Vice President Kamala Harris has chosen Minnesota Gov. Tim Walz as her running mate as the presumptive Democratic presidential nominee prepares to take on former Donald Trump in November.
If elected, Walz, 60, will become the third vice president from the North Star State, behind Walter Mondale and Hubert Humphrey.
Born and raised in Nebraska
Walz was born in West Point, Neb., in 1964 to a stay-at-home mom and a school administrator. He joined the National Guard at 17 and hopped around the South and Midwest until he went back to his home state and earned a teaching degree at Chadron State College.
Former teacher and Army National Guard man
Walz was one of the first U.S.-sanctioned educators to teach English in China in 1989. That was the same year as the Tiananmen Square massacre. After a year, he returned home to teach about an hour away from the Pine Ridge Indian Reservation.
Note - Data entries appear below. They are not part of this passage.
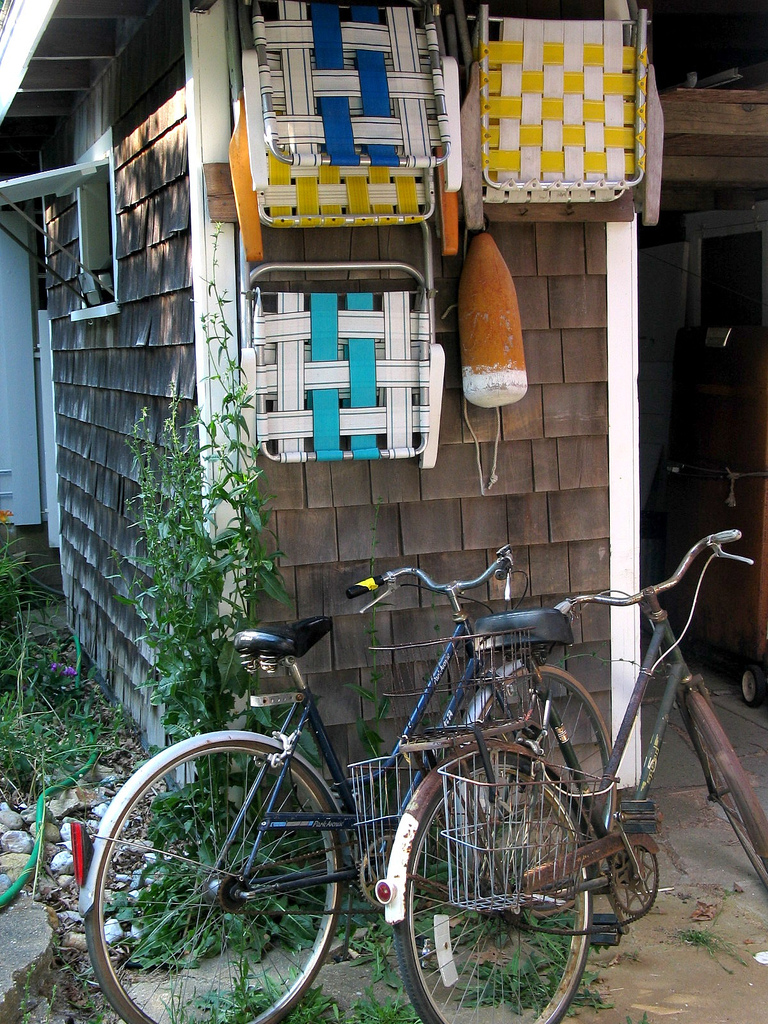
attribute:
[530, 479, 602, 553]
siding — wood, brown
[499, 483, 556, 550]
siding — brown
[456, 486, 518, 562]
siding — brown, wood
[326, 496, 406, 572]
siding — wood, brown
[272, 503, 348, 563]
siding — wood, brown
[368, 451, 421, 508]
siding — brown, wood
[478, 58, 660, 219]
chair — yellow, white, beach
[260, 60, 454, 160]
chair — beach, dark blue, white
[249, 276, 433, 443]
chair — beach, light, blue, white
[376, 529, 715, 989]
bicycle — old, rusty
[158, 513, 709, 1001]
handle — black, yellow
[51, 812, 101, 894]
light — red, black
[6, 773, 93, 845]
hose — yellow, green, water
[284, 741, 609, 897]
racks — wire, bicycle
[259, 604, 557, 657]
seats — black, bicycle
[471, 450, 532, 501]
shingle — wood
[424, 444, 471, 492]
shingle — wood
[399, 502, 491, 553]
shingle — wood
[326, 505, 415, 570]
shingle — wood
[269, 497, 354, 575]
shingle — wood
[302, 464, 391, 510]
shingle — wood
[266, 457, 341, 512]
shingle — wood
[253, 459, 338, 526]
shingle — wood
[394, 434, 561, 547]
shingle — wood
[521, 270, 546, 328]
shingle — wood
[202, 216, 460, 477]
chair — white, teal, lawn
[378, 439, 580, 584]
house — white, yellow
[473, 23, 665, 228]
chair — lawn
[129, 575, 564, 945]
bike — blue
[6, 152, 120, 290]
window — open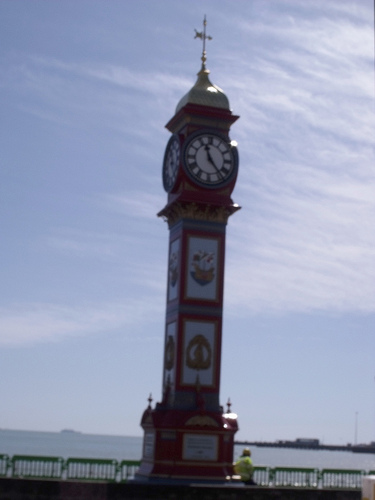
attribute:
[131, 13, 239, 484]
tower — red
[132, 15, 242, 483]
clock tower — skinny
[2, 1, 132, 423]
sky — sunny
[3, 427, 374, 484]
ocean — blue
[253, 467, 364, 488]
barrier — protection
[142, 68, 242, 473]
tower — very tall, clock tower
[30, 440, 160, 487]
fence — metal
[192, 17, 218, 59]
vane — weather vane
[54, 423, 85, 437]
silhouette — ship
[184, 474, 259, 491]
reflection — bright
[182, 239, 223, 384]
decorations — pointed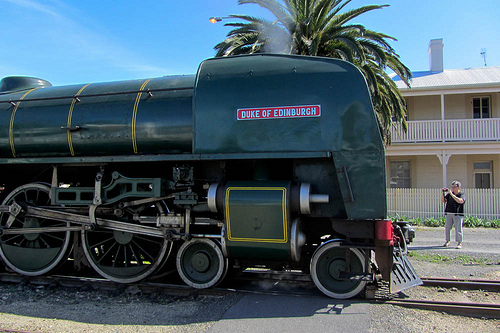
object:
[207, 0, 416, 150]
palm tree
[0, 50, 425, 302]
green train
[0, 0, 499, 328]
bad image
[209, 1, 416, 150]
tree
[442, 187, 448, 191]
camera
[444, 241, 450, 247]
white shoe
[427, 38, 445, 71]
chimney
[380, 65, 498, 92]
roof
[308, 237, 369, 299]
wheel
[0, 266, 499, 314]
rail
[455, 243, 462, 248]
shoe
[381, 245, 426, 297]
steam shovel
That’s where he met his wife, Gwen, and the two eventually began teaching at Mankato West High School.
It was there that Walz worked as a geography teacher and football coach. He volunteered to advise the school’s Gay-Straight Alliance in 1997, one year after then-President Bill Clinton signed the Defense of Marriage Act, which barred federal recognition of same-sex marriages.
Elected to Congress in conservative rural district
Walz was elected to the U.S. House in 2006, unseating Republican Gil Gutknecht. His congressional bid was inspired in part by a field trip he planned to a George W. Bush rally in 2004 in Mankato. One of the students had brought materials to support Democratic nominee John Kerry. The group was barred from attending.
“It just seemed so wrong that there would be a gatekeeper, especially stopping young people from seeing the president in their hometown,” Walz said.